Quality and Impact - Dr Elise Davis leads the world

Deakin University is taking the global lead in improving the quality of life of young children with cerebral palsy.

The ground breaking – and occasionally heart-breaking – work is being done by Dr Elise Davis, an award winning senior research fellow in the School of Health and Social Development.

In October, Dr Davis’s work won her the New Investigator Award sponsored by the International Society for Quality of Life Research.

“It is a project we have been working on for three years with clinicians both from the Royal Children’s Hospital and elsewhere around the world,” Dr Davis said.“In the past, there have been no quality of life questionnaires with which to evaluate the effectiveness of treatments for children with cerebral palsy.

“Evaluation in the past has tended to be based on measures of functional status.

“What we did was develop a quality of life questionnaire through talking to parents and children to understand what impacts on children’s lives.

“We assess the child’s perspective and the parents perspective however, in some cases, the children can’t report themselves, so we speak to their parents.

“When we produced our final questionnaire, we presented it at the American Academy of Cerebral Palsy and Development Medicine Conference in Boston.

“We suddenly discovered just how important our work was when we got requests from all over the world for the questionnaire.”

It is now being translated into a wide range of languages, including Hebrew and Chinese.

The next step, having come up with an effective way to assess the quality of life of young people with cerebral palsy, is to find just what actions can improve it.

“We have just received funding to work with the Riding for Disabled Association of Victoria, an organisation that takes people with disabilities horse-riding, in order to carry out a randomised control trial to determine whether therapeutic horse riding increases the quality of life of children with cerebral palsy,” Dr Davis said.

The questionnaire will also help doctors assess whether some of the treatments for cerebral palsy, including the use of Botox and also surgery, actually improve quality of life.

“This is one of the concerns of one of our team members, orthopaedic surgeon, Professor Kerr Graham,” Dr Davis said.

“Children often go through pain with their treatment, only to see more improvements in functioning.

Dr Davis said that one of the hardest parts of the research work had been the interviews with the young children.

“When we were deciding what sort of things we needed to have to include in the questionnaire, we spoke to a lot of people, both parents and children,” she said.

“We interviewed a nine year old who was concerned what would happen when she grew up and her mother could no longer lift her out of her wheel chair,” she said.

“You can’t help but be touched by moments like that.
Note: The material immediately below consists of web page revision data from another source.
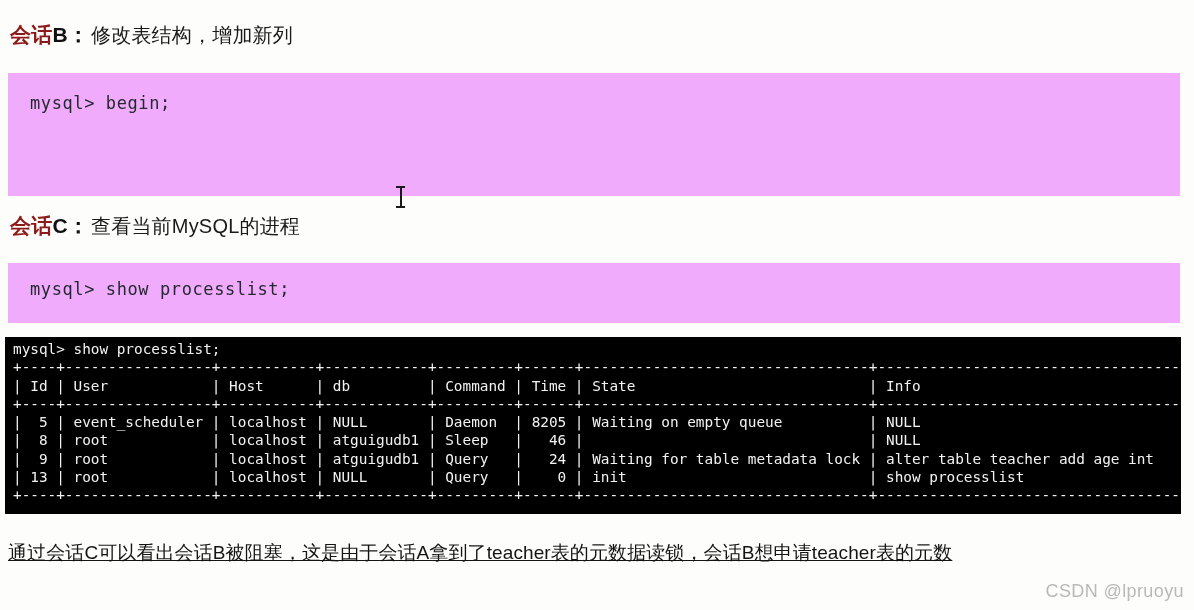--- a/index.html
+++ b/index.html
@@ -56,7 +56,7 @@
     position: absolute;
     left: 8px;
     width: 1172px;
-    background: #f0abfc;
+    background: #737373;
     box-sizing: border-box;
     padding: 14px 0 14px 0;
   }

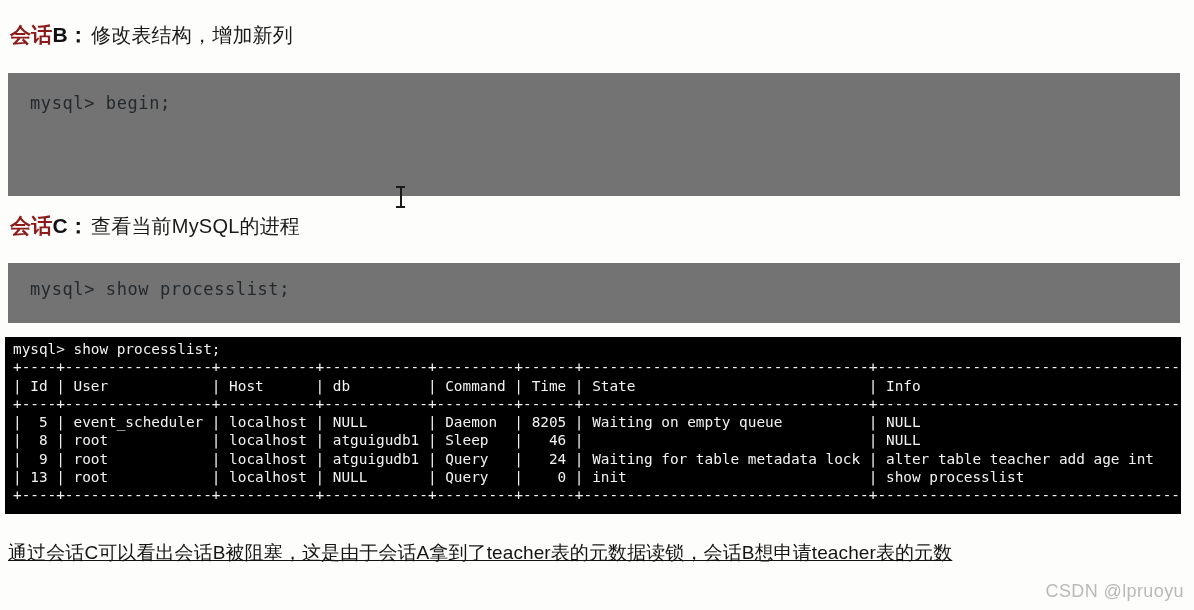--- a/index.html
+++ b/index.html
@@ -156,6 +156,7 @@
 
   <div class="codeblock" id="code-b">
     <div class="codeline">mysql&gt; begin;</div>
+    <div class="codeline">Query OK, 0 rows affected (0.00 sec)</div>
   </div>
 
   <div class="caret">

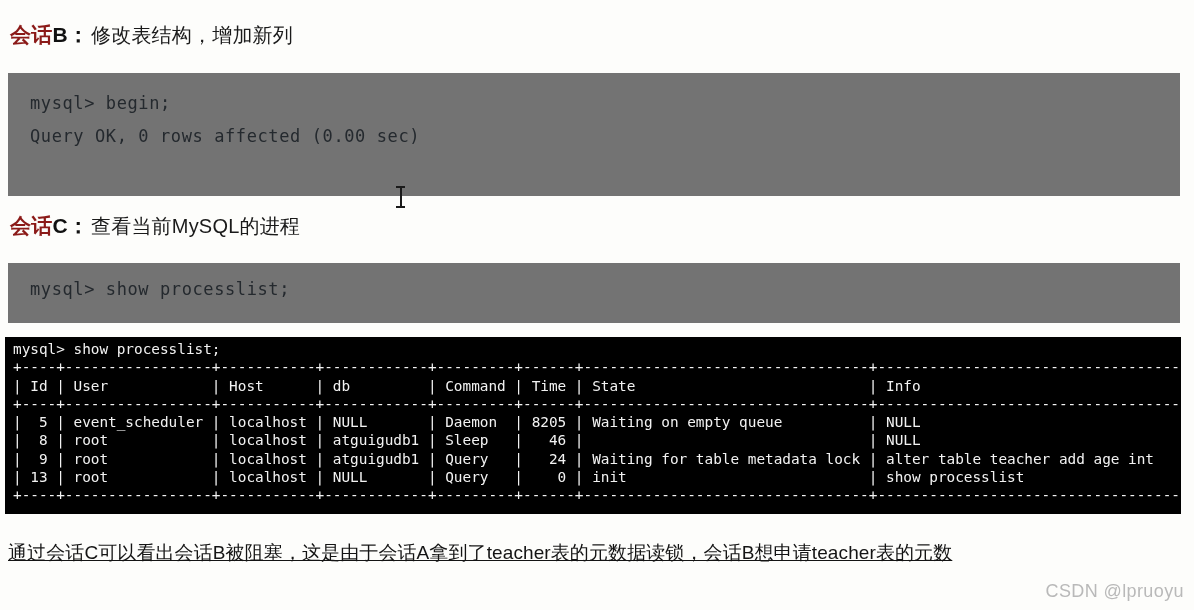--- a/index.html
+++ b/index.html
@@ -132,7 +132,7 @@
     color: #141414;
     letter-spacing: 0.1px;
   }
-  #paragraph .pline { white-space: nowrap; display: block; text-decoration: underline; }
+  #paragraph .pline { white-space: nowrap; display: block; }
 
   
   #watermark {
How must it be to be growing up with those sorts of fears so young?”

A less emotional but equally interesting aspect of the research work was looking at the difference in the way children and adults look on what constitutes quality of life.

“Children see life differently,” Dr Davis said.

“That’s why it is important to understand that Quality of Life for children is assessed in a different way to adults.

“It is something that under Professor Elizabeth Waters here at Deakin we are certainly developing enormously. It is a whole new field of its own and one we need to fully understand.

“The world in which children are growing up now is vastly different from that of previous generations. If they are to have happy, fulfilling childhoods in this new environment, we need to know what they believe is a good quality of life, not just what we adults think will make them happy."